[[ Provided information open ]]

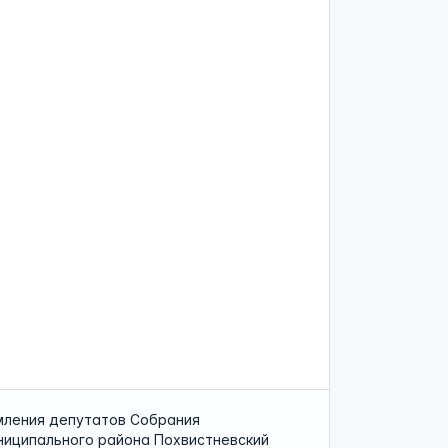
ления депутатов Собрания
ниципального района Похвистневский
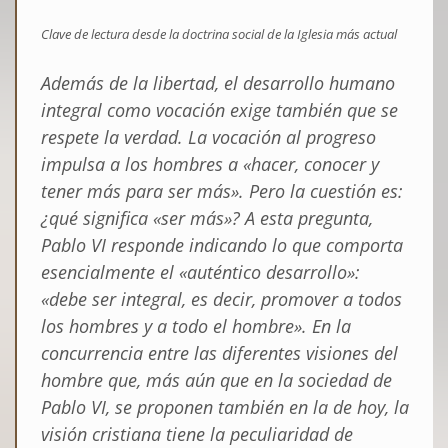
Clave de lectura desde la doctrina social de la Iglesia más actual
Además de la libertad, el
desarrollo humano
integral como vocación exige también que se
respete la verdad
. La vocación al progreso
impulsa a los hombres a «hacer, conocer y
tener más para ser más». Pero la cuestión es:
¿qué significa «ser más»? A esta pregunta,
Pablo VI responde indicando lo que comporta
esencialmente el «auténtico desarrollo»:
«debe ser integral, es decir, promover a todos
los hombres y a todo el hombre». En la
concurrencia entre las diferentes visiones del
hombre que, más aún que en la sociedad de
Pablo VI, se proponen también en la de hoy, la
visión cristiana tiene la peculiaridad de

[[ Provided information closed ]]

__Problem statement__
Please transcribe every record above exactly as written, leaving out the pictures.

__Exercise output__
ления депутатов Собрания
ниципального района Похвистневский
Clave de lectura desde la doctrina social de la Iglesia más actual
Además de la libertad, el
desarrollo humano
integral como vocación exige también que se
respete la verdad
. La vocación al progreso
impulsa a los hombres a «hacer, conocer y
tener más para ser más». Pero la cuestión es:
¿qué significa «ser más»? A esta pregunta,
Pablo VI responde indicando lo que comporta
esencialmente el «auténtico desarrollo»:
«debe ser integral, es decir, promover a todos
los hombres y a todo el hombre». En la
concurrencia entre las diferentes visiones del
hombre que, más aún que en la sociedad de
Pablo VI, se proponen también en la de hoy, la
visión cristiana tiene la peculiaridad de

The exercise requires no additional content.